Was hast du für nen Führer bekommen??? Bei meinem sind etliche Touren auch weit über 40km drinnen.

Finde des Teil bestens, gefällt mir, zumal mir auch die Gegend gefällt.

@Herms: na, nicht noch was vergessen oder soll ich die Hoffnung aufgeben? Die stirbt ja bekanntlich zu letzt......


----------



## herms (29. Mai 2008)

Roberino schrieb:


> @Herms: na, nicht noch was vergessen oder soll ich die Hoffnung aufgeben? Die stirbt ja bekanntlich zu letzt......
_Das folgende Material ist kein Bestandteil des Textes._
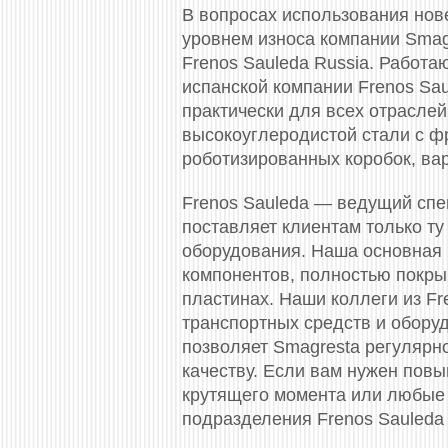
В вопросах использования нов
уровнем износа компании Smag
Frenos Sauleda Russia. Работа
испанской компании Frenos Sa
практически для всех отрасле
высокоуглеродистой стали с ф
роботизированных коробок, вар
Frenos Sauleda — ведущий спец
поставляет клиентам только т
оборудования. Наша основная 
компонентов, полностью покры
пластинах. Наши коллеги из Fr
транспортных средств и оборуд
позволяет Smagresta регулярн
качеству. Если вам нужен пов
крутящего момента или любые 
подразделения Frenos Sauleda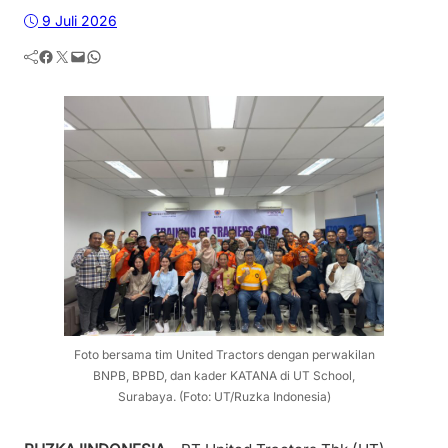
9 Juli 2026
Facebook
Twitter
Mail
WhatsApp
Foto bersama tim United Tractors dengan perwakilan
BNPB, BPBD, dan kader KATANA di UT School,
Surabaya. (Foto: UT/Ruzka Indonesia)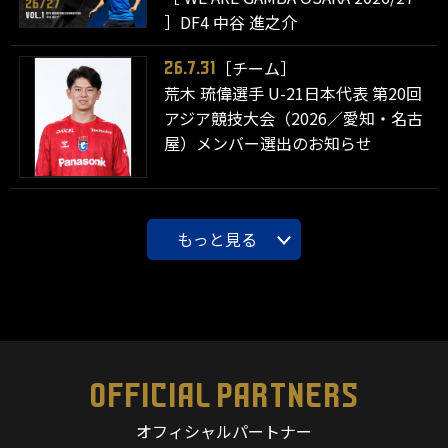
］DF4 中谷 進之介
［チーム］
26.7.31
荒木 琉偉選手 U-21日本代表 第20回
アジア競技大会（2026／愛知・名古
屋）メンバー選出のお知らせ
もっと見る
OFFICIAL PARTNERS
オフィシャルパートナー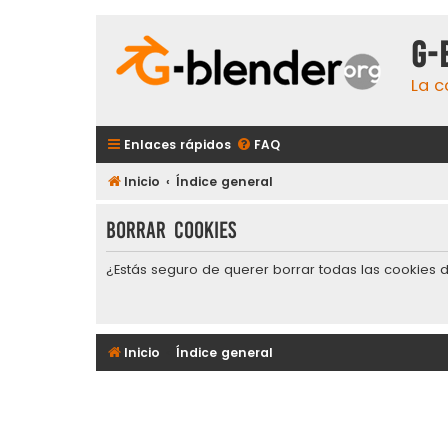
G-
La c
Enlaces rápidos
FAQ
Inicio
Índice general
Borrar cookies
¿Estás seguro de querer borrar todas las cookies d
Inicio
Índice general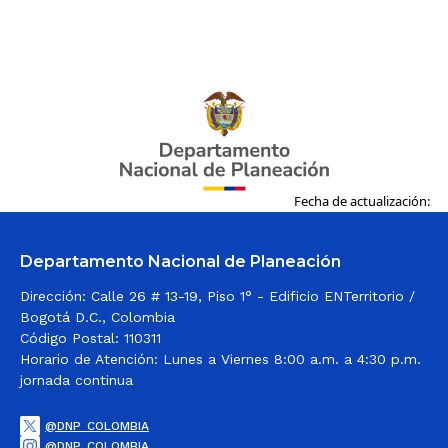
1 de Noviembre 2022​
La vicepresidenta Francia Márquez invita a
Tumaco quiere hacer
los habitantes del Pacífico Nariñense a los
parte del Plan Nacional
Diálogos Regionales Vinculantes
Fecha de actualización:
de Desarrollo con los
Departamento Nacional de Planeación
Diálogos Regionales
Dirección: Calle 26 # 13-19, Piso 1° - Edificio ENTerritorio /
Vinculantes
Bogotá D.C., Colombia
Código Postal: 110311
Horario de Atención: Lunes a Viernes 8:00 a.m. a 4:30 p.m.
jornada continua
Desde esta región generaron ideas​​ ante el
Gobierno nacional para las bases del Plan
Nacional de Desarrollo.
@DNP_COLOMBIA
@DNP_COLOMBIA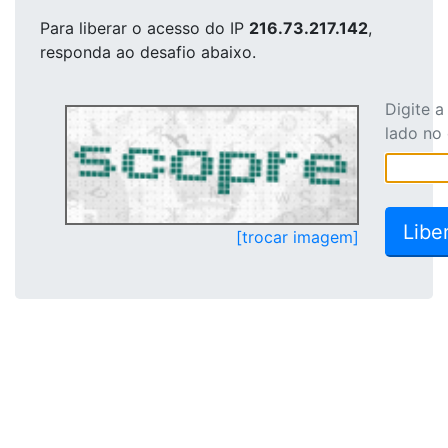
Para liberar o acesso
do IP
216.73.217.142
,
responda ao desafio abaixo.
Digite 
lado no
[trocar imagem]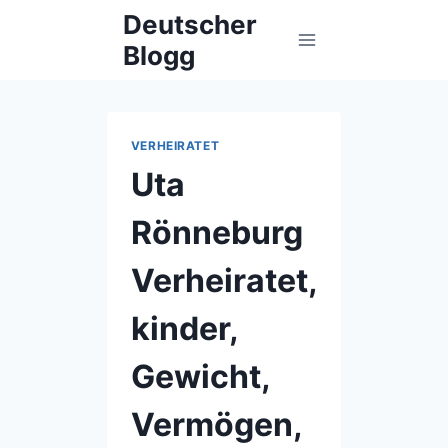
Skip
Deutscher
to
Blogg
content
VERHEIRATET
Uta
Rönneburg
Verheiratet,
kinder,
Gewicht,
Vermögen,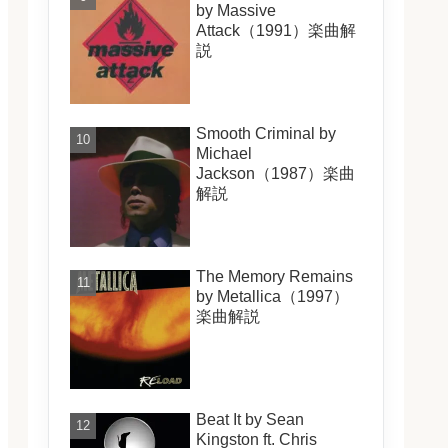
by Massive
Attack（1991）楽曲解
説
Smooth Criminal by
Michael
Jackson（1987）楽曲
解説
The Memory Remains
by Metallica（1997）
楽曲解説
Beat It by Sean
Kingston ft. Chris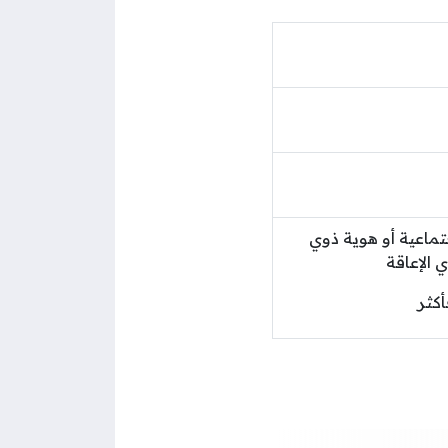
تماعية أو هوية ذوي
 الإعاقة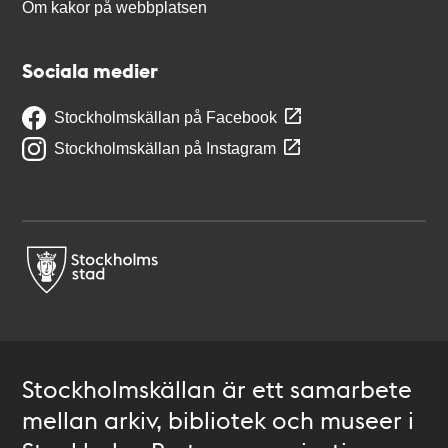
Om kakor på webbplatsen
Sociala medier
Stockholmskällan på Facebook
Stockholmskällan på Instagram
Stockholmskällan är ett samarbete
mellan arkiv, bibliotek och museer i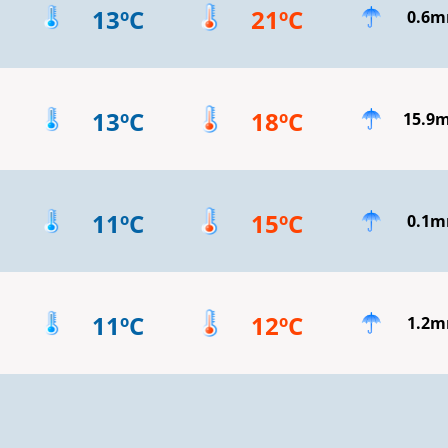
13ºC
21ºC
0.6
13ºC
18ºC
15.9
11ºC
15ºC
0.1
11ºC
12ºC
1.2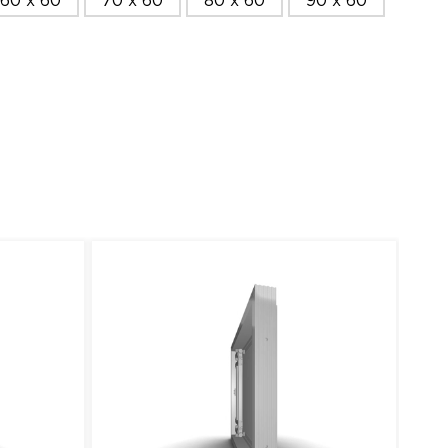
60 x 60
70 x 60
80 x 60
90 x 60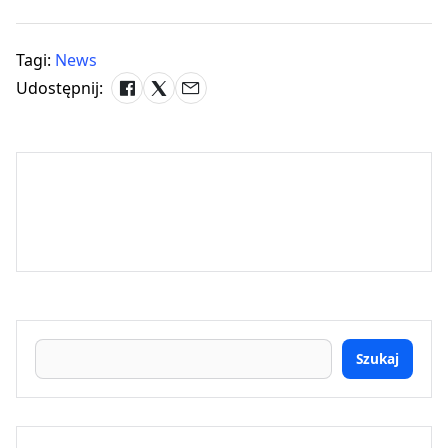
Tagi:
News
Udostępnij:
Szukaj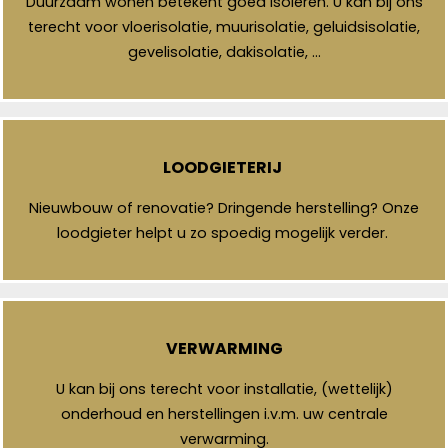
Duurzaam wonen betekent goed isoleren. U kan bij ons
terecht voor vloerisolatie, muurisolatie, geluidsisolatie,
gevelisolatie, dakisolatie, …
LOODGIETERIJ
Nieuwbouw of renovatie? Dringende herstelling? Onze
loodgieter helpt u zo spoedig mogelijk verder.
VERWARMING
U kan bij ons terecht voor installatie, (wettelijk)
onderhoud en herstellingen i.v.m. uw centrale
verwarming.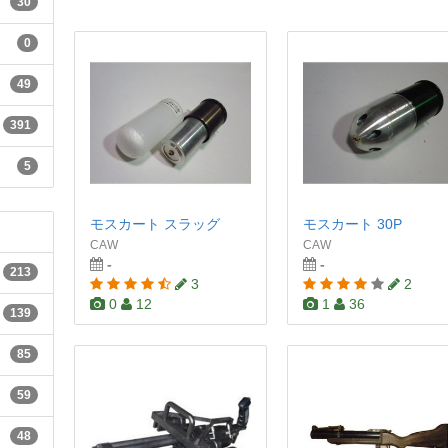
30
0
49
391
5
モスカート スラッグ
モスカート 30P
CAW
CAW
-
-
213
3
2
0
12
1
36
139
85
59
48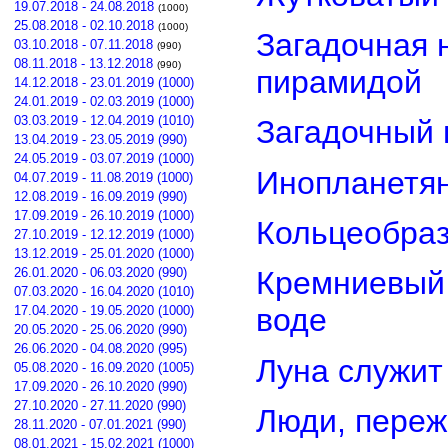
19.07.2018 - 24.08.2018
(1000)
25.08.2018 - 02.10.2018
(1000)
Загадочная 
03.10.2018 - 07.11.2018
(990)
08.11.2018 - 13.12.2018
(990)
пирамидой
14.12.2018 - 23.01.2019 (1000)
24.01.2019 - 02.03.2019 (1000)
03.03.2019 - 12.04.2019 (1010)
Загадочный 
13.04.2019 - 23.05.2019 (990)
24.05.2019 - 03.07.2019 (1000)
Инопланетян
04.07.2019 - 11.08.2019 (1000)
12.08.2019 - 16.09.2019 (990)
17.09.2019 - 26.10.2019 (1000)
Кольцеобра
27.10.2019 - 12.12.2019 (1000)
13.12.2019 - 25.01.2020 (1000)
26.01.2020 - 06.03.2020 (990)
Кремниевый
07.03.2020 - 16.04.2020 (1010)
воде
17.04.2020 - 19.05.2020 (1000)
20.05.2020 - 25.06.2020 (990)
26.06.2020 - 04.08.2020 (995)
Луна служит
05.08.2020 - 16.09.2020 (1005)
17.09.2020 - 26.10.2020 (990)
27.10.2020 - 27.11.2020 (990)
Люди, переж
28.11.2020 - 07.01.2021 (990)
08.01.2021 - 15.02.2021 (1000)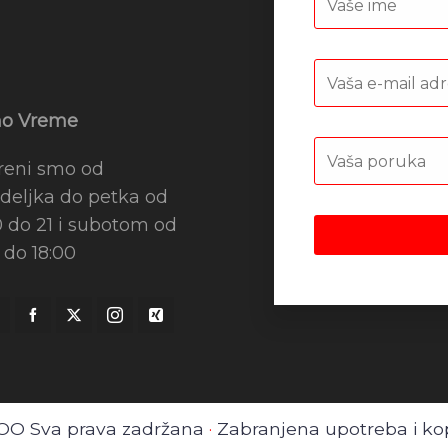
o Vreme
reni smo od
deljka do petka od
0 do 21 i subotom od
 do 18:00
DOO Sva prava zadržana
·
Zabranjena upotreba i kop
     .........jetzt wirds aber echt Zeit,....sorry .........am WE werde ich mich drüber stürzen......versprochen


----------



## bergsocke (29. Mai 2008)

Roberino schrieb:


> Was hast du für nen Führer bekommen??? Bei meinem sind etliche Touren auch weit über 40km drinnen.
> 
> Finde des Teil bestens, gefällt mir, zumal mir auch die Gegend gefällt.
> 
> @Herms: na, nicht noch was vergessen oder soll ich die Hoffnung aufgeben? Die stirbt ja bekanntlich zu letzt......




jetzt muss ich hier doch noch mal was richtigstellen.

1. ich hab den Führer ja noch nicht bestellt, aber nicht weil mir GRATIS zu teuer ist, wie hier schon behauptet wurde    
Die Touren hab ich auf der betreffenden Internetseite angeschaut.

2. ich hab auch nicht behauptet, das er nix taugt, ich meinte lediglich das ich die Touren unter 10 km für meine Begriffe evtl weggelassen hätte. Es sind auch wirklich tolle Touren dabei, da haben sich einige Leute gehörig ins Zeug gelegt.


Eine Bike Tour im Karwendel läuft für mich in etwa so ab:

um 5:00 uhr abfahrt mit dem Auto, ca. 3 Stunden fahrzeit.
Dann eine schöne Tagestour fahren, dann Abends wieder 3 Stunden mit dem Auto nach Haus.
Oder aber für 2 oder 3 Tage, dann mit Übernachtung auf einer der Hütten, so wie letztes Jahr. Aber beim nächsten Karwendel Trip wirds wohl wieder eine Tagesfahrt werden.

Aus diesem Grund schau ich halt auf die längeren Touren.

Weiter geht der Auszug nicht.